Çocuğum ders çalışmıyor.
Çocuklar, ebeveyn veya öğretmenlerinden ders çalışmaları gerektiğini veya nasıl ders çalışacaklarını sıklıkla duyarlar. Ancak çoğu zaman neden ders çalışacağını bile bilmezler. “hadi yavrum sen git derslerine çalış…” demeden önce çocuğumuza niçin ders çalışması gerektiğini sormalıyız. Anne ve babamın üzülmemesi için, eğitimli olmak için, öğretmen istediği için gibi nedenlerle çocuğun severek ders çalışmasını bekleyemeyiz. Çocuklarımızla niçin ders çalışmaları gerektiğini, geleceğe ait planları konuşmalı, hedeflerinin şekillenmesine yardımcı olmalıyız. Çocuk başarması için yeterince nedeni olduğuna inanırsa, “ders çalışmalısın” demek zorunda kalmayız. Oyun, bilgisayar veya televizyon başında biraz fazla kalsa da, bu durumdan bir süre sonra rahatsız olup ders çalışması gerektiğini düşünecek ve harekete geçecektir.
Eğer çocuğunuz beklediğiniz başarı düzeyine bir türlü ulaşamıyorsa kendi düşünce ve davranışlarımız üzerine odaklanmalıyız. Çünkü çocuğumuz, onu yetersiz gördüğümüzü, başaracağına inanmadığınızı fark etmiş olabilir. Çocuklar anne, baba ve öğretmenlerin kendileriyle ilgili ne düşündükleri mesajını rahatlıkla alırlar ve benlik saygısı bu mesajla şekillenir. Tıpkı bir filmin kahramanı gibi “ başarısız çocuk” rolüne girer ve bu rolü oynamaya başlar. Beklentilerimiz, onun davranışını şekillendirir. Bu nedenle çocuklarımızı övmeli, olumlu beklentileri ifade etmeli, başaracağına inandırmalı ve bizimde buna inandığımızı ona hissettirmeliyiz.

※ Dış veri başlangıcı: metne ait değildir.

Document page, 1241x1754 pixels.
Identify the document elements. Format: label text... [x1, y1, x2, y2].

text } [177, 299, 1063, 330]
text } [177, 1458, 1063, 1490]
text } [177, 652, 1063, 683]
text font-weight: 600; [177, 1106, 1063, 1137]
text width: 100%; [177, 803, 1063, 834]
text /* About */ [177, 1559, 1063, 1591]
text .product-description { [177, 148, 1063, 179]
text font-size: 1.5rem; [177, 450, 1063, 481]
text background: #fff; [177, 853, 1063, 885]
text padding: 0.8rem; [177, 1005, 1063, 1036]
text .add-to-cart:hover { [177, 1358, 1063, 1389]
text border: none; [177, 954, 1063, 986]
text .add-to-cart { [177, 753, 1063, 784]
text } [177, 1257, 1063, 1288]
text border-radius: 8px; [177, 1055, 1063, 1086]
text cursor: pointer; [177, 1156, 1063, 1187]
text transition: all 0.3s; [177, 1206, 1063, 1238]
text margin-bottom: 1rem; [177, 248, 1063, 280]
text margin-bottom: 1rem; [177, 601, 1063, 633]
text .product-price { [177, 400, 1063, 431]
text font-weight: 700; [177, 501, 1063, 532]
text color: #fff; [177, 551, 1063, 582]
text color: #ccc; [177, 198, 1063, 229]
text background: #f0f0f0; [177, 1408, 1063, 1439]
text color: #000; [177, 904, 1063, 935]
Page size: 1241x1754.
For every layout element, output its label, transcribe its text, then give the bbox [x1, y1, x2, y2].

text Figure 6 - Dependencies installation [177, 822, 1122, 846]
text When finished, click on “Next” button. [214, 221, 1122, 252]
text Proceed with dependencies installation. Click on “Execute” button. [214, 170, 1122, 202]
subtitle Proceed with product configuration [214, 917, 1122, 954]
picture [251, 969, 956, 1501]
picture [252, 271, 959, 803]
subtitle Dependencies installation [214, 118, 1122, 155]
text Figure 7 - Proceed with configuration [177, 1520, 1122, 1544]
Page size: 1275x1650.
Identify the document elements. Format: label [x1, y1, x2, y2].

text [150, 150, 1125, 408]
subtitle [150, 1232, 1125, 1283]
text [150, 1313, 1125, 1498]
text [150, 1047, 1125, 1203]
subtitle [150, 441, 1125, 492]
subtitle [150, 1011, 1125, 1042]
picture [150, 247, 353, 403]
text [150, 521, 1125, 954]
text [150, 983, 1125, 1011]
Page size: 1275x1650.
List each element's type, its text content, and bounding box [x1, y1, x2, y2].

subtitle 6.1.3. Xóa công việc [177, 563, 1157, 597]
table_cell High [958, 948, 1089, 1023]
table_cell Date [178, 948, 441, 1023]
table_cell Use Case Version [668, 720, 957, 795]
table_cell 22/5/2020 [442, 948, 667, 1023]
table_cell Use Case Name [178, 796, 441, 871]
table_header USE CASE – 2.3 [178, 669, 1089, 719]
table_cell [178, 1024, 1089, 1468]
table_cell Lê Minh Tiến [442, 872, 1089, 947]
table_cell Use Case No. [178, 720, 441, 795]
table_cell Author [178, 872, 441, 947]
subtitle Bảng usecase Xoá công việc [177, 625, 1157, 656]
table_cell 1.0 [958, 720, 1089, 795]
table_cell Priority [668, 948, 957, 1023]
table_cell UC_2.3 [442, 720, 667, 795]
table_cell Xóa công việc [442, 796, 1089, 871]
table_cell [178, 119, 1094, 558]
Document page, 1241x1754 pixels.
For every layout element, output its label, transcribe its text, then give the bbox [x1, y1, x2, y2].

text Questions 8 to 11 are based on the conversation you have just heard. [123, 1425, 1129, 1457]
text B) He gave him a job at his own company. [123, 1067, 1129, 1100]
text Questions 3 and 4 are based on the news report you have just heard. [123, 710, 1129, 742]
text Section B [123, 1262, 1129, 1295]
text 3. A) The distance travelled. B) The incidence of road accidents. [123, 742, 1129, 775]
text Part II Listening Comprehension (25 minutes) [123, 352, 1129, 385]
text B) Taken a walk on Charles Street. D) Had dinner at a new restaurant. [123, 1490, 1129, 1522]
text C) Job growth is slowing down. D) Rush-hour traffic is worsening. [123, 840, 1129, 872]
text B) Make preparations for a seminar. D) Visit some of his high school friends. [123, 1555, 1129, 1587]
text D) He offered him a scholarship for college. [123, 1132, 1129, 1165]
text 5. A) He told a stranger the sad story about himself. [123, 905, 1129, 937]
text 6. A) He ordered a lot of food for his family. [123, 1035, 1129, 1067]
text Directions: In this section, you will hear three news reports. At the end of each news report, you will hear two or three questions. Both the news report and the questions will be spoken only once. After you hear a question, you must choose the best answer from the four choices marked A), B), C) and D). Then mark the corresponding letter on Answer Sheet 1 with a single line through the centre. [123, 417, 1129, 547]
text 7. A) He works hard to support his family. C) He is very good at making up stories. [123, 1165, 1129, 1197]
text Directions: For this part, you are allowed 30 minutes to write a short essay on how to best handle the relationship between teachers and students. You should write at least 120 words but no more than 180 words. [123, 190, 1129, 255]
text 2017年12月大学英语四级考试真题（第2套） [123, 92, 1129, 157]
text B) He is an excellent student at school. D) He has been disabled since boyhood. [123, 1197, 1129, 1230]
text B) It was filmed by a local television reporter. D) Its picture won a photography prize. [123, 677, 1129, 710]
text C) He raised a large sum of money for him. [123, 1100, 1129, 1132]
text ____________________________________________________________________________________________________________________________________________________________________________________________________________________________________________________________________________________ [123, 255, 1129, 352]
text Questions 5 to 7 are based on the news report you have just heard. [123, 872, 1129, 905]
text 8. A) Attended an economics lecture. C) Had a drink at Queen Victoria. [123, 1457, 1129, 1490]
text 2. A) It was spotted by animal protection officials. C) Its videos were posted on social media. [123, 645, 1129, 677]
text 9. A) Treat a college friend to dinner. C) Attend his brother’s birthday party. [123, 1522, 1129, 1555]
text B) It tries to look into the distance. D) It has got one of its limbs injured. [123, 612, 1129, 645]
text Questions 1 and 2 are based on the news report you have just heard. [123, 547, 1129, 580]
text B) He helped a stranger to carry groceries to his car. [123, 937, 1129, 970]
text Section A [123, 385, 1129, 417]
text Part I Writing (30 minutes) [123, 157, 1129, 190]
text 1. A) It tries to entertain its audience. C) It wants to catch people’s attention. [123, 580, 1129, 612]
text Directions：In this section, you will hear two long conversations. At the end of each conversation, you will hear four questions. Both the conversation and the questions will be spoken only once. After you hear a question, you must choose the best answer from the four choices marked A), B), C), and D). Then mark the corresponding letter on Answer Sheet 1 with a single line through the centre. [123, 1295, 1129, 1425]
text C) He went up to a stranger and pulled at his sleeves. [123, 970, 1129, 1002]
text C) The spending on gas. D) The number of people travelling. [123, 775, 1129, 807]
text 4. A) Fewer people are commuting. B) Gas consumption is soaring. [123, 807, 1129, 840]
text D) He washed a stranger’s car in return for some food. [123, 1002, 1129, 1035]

Çocuğumuzun başarısına engel olacak zekâ sorunu, okula uyum sorunu, okul korkusu davranım sorunları, öğrenme bozukluğu, bedensel ve ruhsal hastalıkları olmadığından emin olmalıyız. Çocuğumuzun başarısızlık nedenlerini araştırmalı, başarısı önündeki engeli tespit edip çözüm için gerekeni yapmalıyız.
Çocuklar hayatları boyunca kendi ayakları üzerinde kendileri durabilirler. İhtiyaçları olan şey onlara rehber olacak, koşulsuz sevgi gösterebilecek, güven ve sıcaklık hissettirecek anne babadır. Sevildiğine, değer gördüğüne inanan çocuk her zaman bir adım öndedir.